По ту сторону тьмы (СИ)
Риваан протянул лист с зарисовкой покойной Азалии. Барыга изумлённо охнул:
— Дык, как наша Ярла, что жила в конце переулка… Один в один. Законники приехали, значится, оглядели, в мешок погрузили, ну и того… Даже описывать не стали, как это у людёв полагается, — он повнимательнее пригляделся, нервно затеребил куцую бородёнку и смущённо добавил: — Токмо Ярла в одежде была… А эта… Срамота какая…
— А ещё происходили подобные случаи?
— Четыре или пять покойниц за последние три года. А, может, и больше… Так ежли и были, то кто говорить-то станет? Законники — они вон какие! В наши трущобы и не заглядывают. А ежли и забредают, то только к кому-то в гости… Правда, потом того и не видно более…
Барыга горестно вздохнул и по-стариковски пустил слезу:
— Нам что убивцы, что законники володаревы — всё одно. Люди, поди, по закону живут, а нас и защитить-то некому… Помню те времена, когда я мог жить без страху… А сейчас что? Уж поймите, ваша благородь, старика… Я, конечно, долго прожил. Но всё же хотелось бы своими ножками к матушке Моране отправиться.

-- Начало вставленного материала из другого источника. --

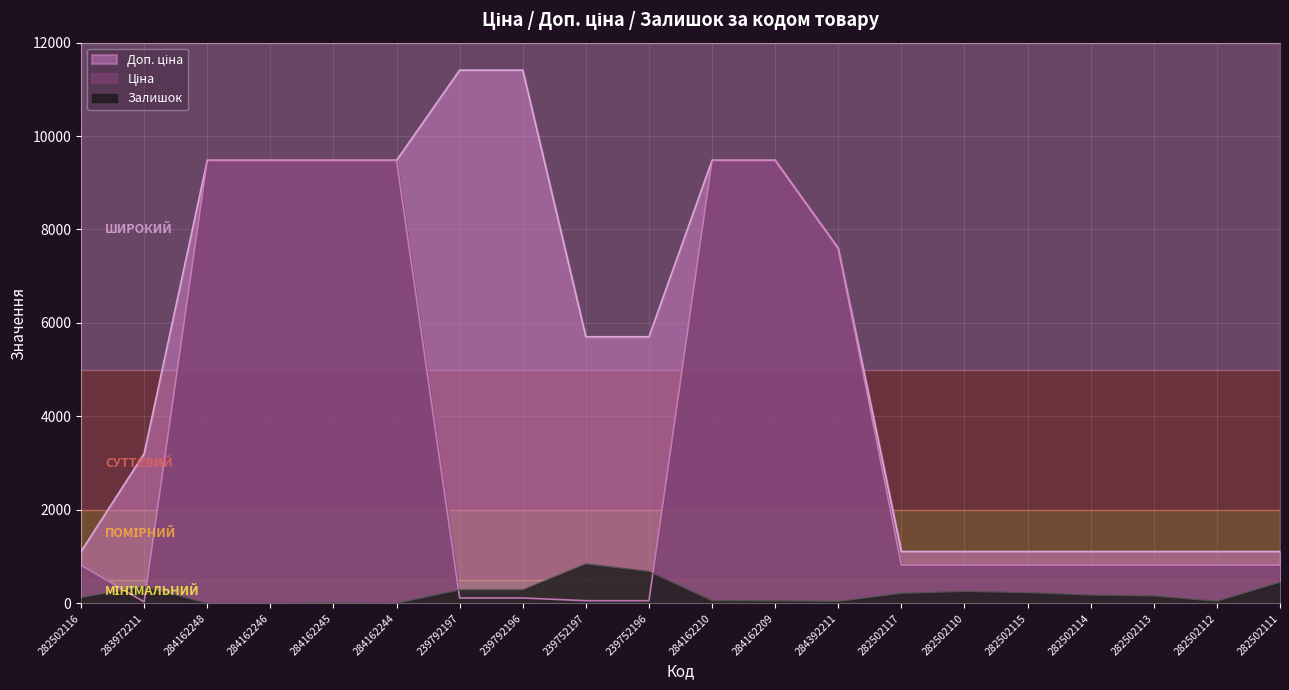

What is the label of the 18th point from the left?

282502113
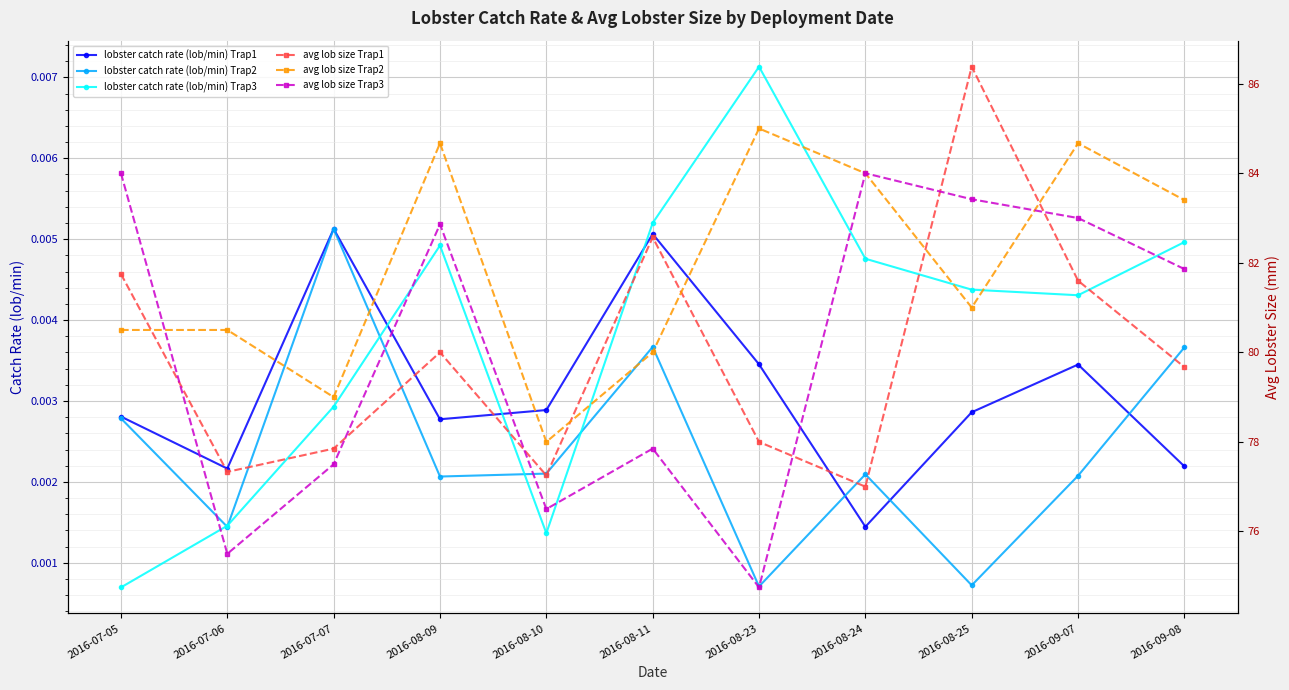

Reading left to right, list all the values displayed in this chart.

lobster catch rate (lob/min) Trap1: 0.0	0.0	0.0	0.0	0.0	0.0	0.0	0.0	0.0	0.0	0.0
lobster catch rate (lob/min) Trap2: 0.0	0.0	0.0	0.0	0.0	0.0	0.0	0.0	0.0	0.0	0.0
lobster catch rate (lob/min) Trap3: 0.0	0.0	0.0	0.0	0.0	0.0	0.0	0.0	0.0	0.0	0.0
avg lob size Trap1: 81.8	77.3	77.8	80.0	77.2	82.6	78.0	77.0	86.4	81.6	79.7
avg lob size Trap2: 80.5	80.5	79.0	84.7	78.0	80.0	85.0	84.0	81.0	84.7	83.4
avg lob size Trap3: 84.0	75.5	77.5	82.9	76.5	77.8	74.8	84.0	83.4	83.0	81.9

А не по прихоти какого-нибудь законника…
Риваан пристально посмотрел на старика, саркастично заломив бровь.
Слёзы моментально высохли. Каппа злобно зыркнул на ведьмолова и тотчас замолчал.

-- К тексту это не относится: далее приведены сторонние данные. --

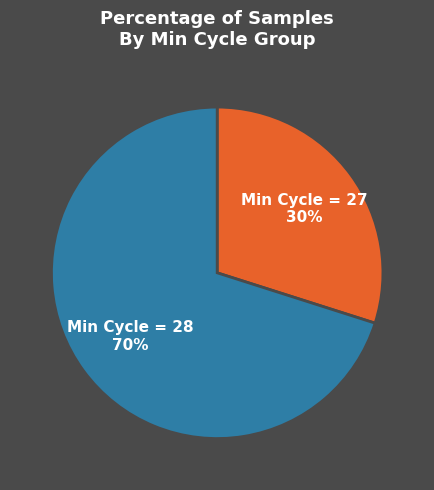

True or false: Min Cycle = 28 accounts for 85% of the total.

False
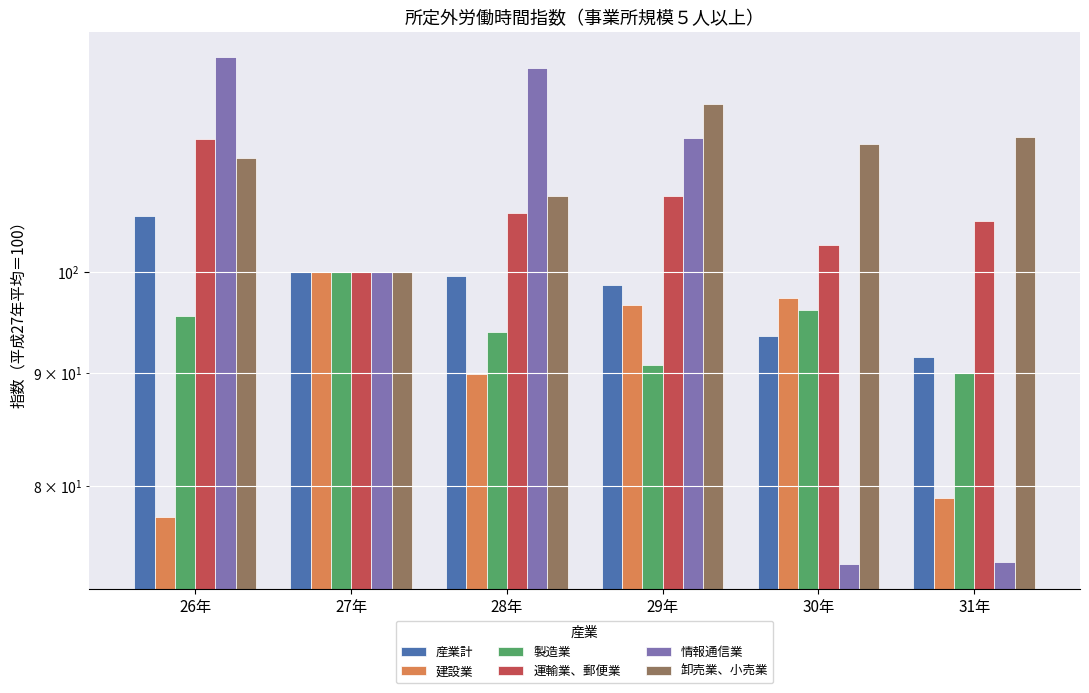

What is the greatest value displayed?

125.1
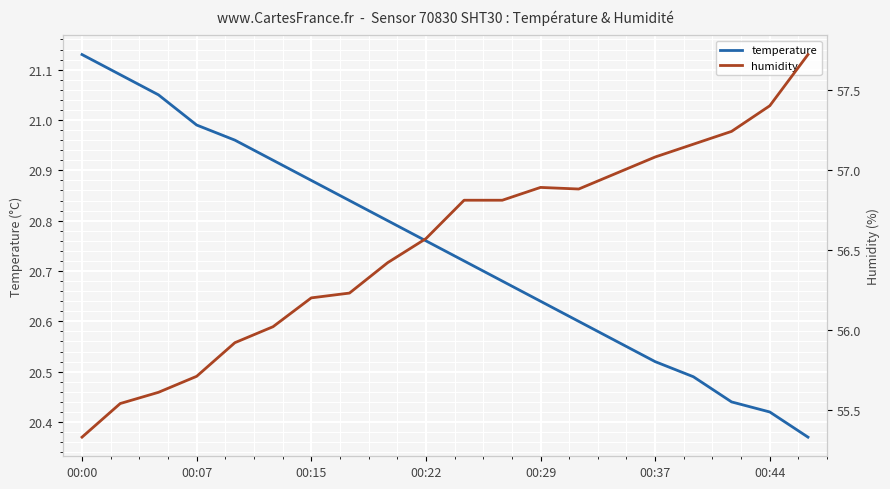

How many lines are shown in the chart?

2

— Конечно, Барыга. В старые времена ты людей утаскивал под воду, не разбираясь, кто перед тобой: мужчина, женщина или ребёнок. Пока не приструнили. Уж про твою жизнь я знаю. Так что не пытайся играть в благодетеля. Враньём отдаёт.
Каппа позеленел. В горле заклокотало: того и гляди квакать начнёт от злости.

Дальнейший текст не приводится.